(Change listing data)

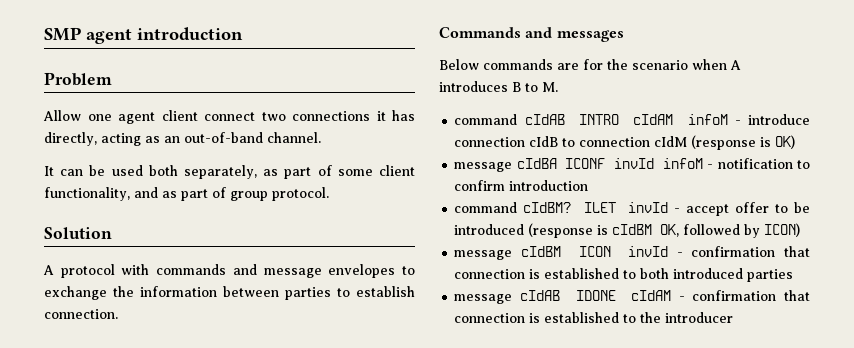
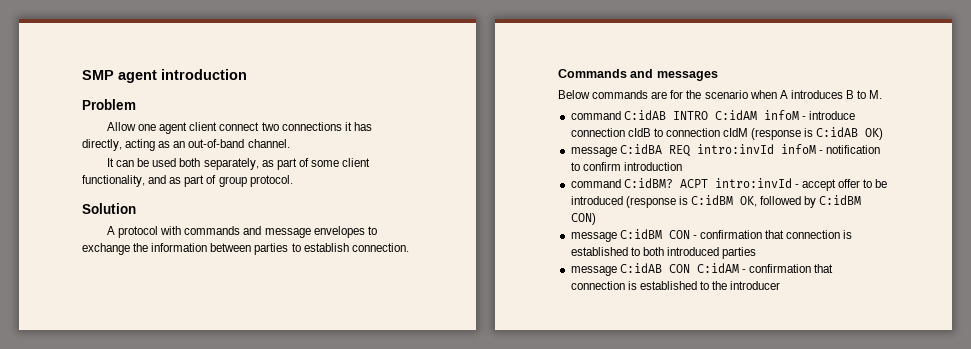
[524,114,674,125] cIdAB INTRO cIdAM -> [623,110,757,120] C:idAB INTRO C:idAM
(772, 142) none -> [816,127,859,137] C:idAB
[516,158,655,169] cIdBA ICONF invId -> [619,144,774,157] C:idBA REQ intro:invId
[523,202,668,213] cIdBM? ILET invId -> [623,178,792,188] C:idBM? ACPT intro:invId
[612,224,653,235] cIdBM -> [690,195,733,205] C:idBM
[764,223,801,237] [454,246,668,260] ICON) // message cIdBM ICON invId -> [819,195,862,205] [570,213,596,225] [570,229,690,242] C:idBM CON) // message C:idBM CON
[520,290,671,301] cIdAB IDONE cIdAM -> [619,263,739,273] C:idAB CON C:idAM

PROBLEM: Among the lines of the entries, count those containing the string "idBM" and give only the number.

RESULT OF THE EXERCISE: 3